▶ Records:
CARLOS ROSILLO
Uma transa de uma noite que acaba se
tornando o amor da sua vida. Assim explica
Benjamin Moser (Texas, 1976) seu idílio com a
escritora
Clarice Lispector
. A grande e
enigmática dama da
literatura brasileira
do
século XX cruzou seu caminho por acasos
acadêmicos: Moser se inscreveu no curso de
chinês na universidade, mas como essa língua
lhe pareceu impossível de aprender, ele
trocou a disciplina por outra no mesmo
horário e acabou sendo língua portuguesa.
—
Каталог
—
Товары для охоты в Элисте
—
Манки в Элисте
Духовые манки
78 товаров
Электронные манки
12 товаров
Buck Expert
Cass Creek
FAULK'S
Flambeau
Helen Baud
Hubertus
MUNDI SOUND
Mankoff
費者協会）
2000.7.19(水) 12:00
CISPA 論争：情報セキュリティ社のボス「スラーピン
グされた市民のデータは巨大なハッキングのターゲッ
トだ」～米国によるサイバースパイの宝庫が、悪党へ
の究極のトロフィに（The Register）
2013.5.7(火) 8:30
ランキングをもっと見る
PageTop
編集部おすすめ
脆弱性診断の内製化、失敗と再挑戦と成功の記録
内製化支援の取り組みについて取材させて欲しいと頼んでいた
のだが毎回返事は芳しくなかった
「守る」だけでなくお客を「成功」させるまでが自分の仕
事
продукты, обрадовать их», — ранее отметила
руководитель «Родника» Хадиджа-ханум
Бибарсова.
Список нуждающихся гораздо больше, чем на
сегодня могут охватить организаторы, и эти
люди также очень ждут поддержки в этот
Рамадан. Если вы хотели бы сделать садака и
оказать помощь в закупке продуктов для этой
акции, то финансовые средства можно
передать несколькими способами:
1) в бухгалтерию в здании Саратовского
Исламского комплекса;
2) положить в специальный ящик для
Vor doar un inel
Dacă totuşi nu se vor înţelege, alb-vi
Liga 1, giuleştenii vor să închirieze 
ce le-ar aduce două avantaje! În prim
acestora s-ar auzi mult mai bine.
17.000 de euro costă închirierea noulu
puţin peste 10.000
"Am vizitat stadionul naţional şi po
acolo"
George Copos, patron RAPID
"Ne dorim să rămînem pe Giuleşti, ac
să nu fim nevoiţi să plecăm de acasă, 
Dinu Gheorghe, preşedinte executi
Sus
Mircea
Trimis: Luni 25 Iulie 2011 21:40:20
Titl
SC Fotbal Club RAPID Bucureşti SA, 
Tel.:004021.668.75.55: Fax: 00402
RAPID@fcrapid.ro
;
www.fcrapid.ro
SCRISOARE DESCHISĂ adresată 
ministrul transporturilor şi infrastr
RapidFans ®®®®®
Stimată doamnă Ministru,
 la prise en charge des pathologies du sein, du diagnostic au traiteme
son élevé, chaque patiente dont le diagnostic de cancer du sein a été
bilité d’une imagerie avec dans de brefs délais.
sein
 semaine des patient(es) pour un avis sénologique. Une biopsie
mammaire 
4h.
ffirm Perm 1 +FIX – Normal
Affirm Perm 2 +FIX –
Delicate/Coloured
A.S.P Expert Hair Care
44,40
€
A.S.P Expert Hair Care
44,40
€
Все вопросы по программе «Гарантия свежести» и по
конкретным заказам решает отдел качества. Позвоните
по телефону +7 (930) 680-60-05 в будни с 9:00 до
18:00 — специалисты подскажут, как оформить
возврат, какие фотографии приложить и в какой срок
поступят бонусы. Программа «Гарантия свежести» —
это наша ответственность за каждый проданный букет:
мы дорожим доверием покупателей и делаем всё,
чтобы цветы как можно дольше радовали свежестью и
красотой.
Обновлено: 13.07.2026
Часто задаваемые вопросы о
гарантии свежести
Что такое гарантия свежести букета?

▶ What this task involves: Can you reproduce every line of the listing above without changing a single character?

▶ Output for this exercise:
CARLOS ROSILLO
Uma transa de uma noite que acaba se
tornando o amor da sua vida. Assim explica
Benjamin Moser (Texas, 1976) seu idílio com a
escritora
Clarice Lispector
. A grande e
enigmática dama da
literatura brasileira
do
século XX cruzou seu caminho por acasos
acadêmicos: Moser se inscreveu no curso de
chinês na universidade, mas como essa língua
lhe pareceu impossível de aprender, ele
trocou a disciplina por outra no mesmo
horário e acabou sendo língua portuguesa.
—
Каталог
—
Товары для охоты в Элисте
—
Манки в Элисте
Духовые манки
78 товаров
Электронные манки
12 товаров
Buck Expert
Cass Creek
FAULK'S
Flambeau
Helen Baud
Hubertus
MUNDI SOUND
Mankoff
費者協会）
2000.7.19(水) 12:00
CISPA 論争：情報セキュリティ社のボス「スラーピン
グされた市民のデータは巨大なハッキングのターゲッ
トだ」～米国によるサイバースパイの宝庫が、悪党へ
の究極のトロフィに（The Register）
2013.5.7(火) 8:30
ランキングをもっと見る
PageTop
編集部おすすめ
脆弱性診断の内製化、失敗と再挑戦と成功の記録
内製化支援の取り組みについて取材させて欲しいと頼んでいた
のだが毎回返事は芳しくなかった
「守る」だけでなくお客を「成功」させるまでが自分の仕
事
продукты, обрадовать их», — ранее отметила
руководитель «Родника» Хадиджа-ханум
Бибарсова.
Список нуждающихся гораздо больше, чем на
сегодня могут охватить организаторы, и эти
люди также очень ждут поддержки в этот
Рамадан. Если вы хотели бы сделать садака и
оказать помощь в закупке продуктов для этой
акции, то финансовые средства можно
передать несколькими способами:
1) в бухгалтерию в здании Саратовского
Исламского комплекса;
2) положить в специальный ящик для
Vor doar un inel
Dacă totuşi nu se vor înţelege, alb-vi
Liga 1, giuleştenii vor să închirieze 
ce le-ar aduce două avantaje! În prim
acestora s-ar auzi mult mai bine.
17.000 de euro costă închirierea noulu
puţin peste 10.000
"Am vizitat stadionul naţional şi po
acolo"
George Copos, patron RAPID
"Ne dorim să rămînem pe Giuleşti, ac
să nu fim nevoiţi să plecăm de acasă, 
Dinu Gheorghe, preşedinte executi
Sus
Mircea
Trimis: Luni 25 Iulie 2011 21:40:20
Titl
SC Fotbal Club RAPID Bucureşti SA, 
Tel.:004021.668.75.55: Fax: 00402
RAPID@fcrapid.ro
;
www.fcrapid.ro
SCRISOARE DESCHISĂ adresată 
ministrul transporturilor şi infrastr
RapidFans ®®®®®
Stimată doamnă Ministru,
 la prise en charge des pathologies du sein, du diagnostic au traiteme
son élevé, chaque patiente dont le diagnostic de cancer du sein a été
bilité d’une imagerie avec dans de brefs délais.
sein
 semaine des patient(es) pour un avis sénologique. Une biopsie
mammaire 
4h.
ffirm Perm 1 +FIX – Normal
Affirm Perm 2 +FIX –
Delicate/Coloured
A.S.P Expert Hair Care
44,40
€
A.S.P Expert Hair Care
44,40
€
Все вопросы по программе «Гарантия свежести» и по
конкретным заказам решает отдел качества. Позвоните
по телефону +7 (930) 680-60-05 в будни с 9:00 до
18:00 — специалисты подскажут, как оформить
возврат, какие фотографии приложить и в какой срок
поступят бонусы. Программа «Гарантия свежести» —
это наша ответственность за каждый проданный букет:
мы дорожим доверием покупателей и делаем всё,
чтобы цветы как можно дольше радовали свежестью и
красотой.
Обновлено: 13.07.2026
Часто задаваемые вопросы о
гарантии свежести
Что такое гарантия свежести букета?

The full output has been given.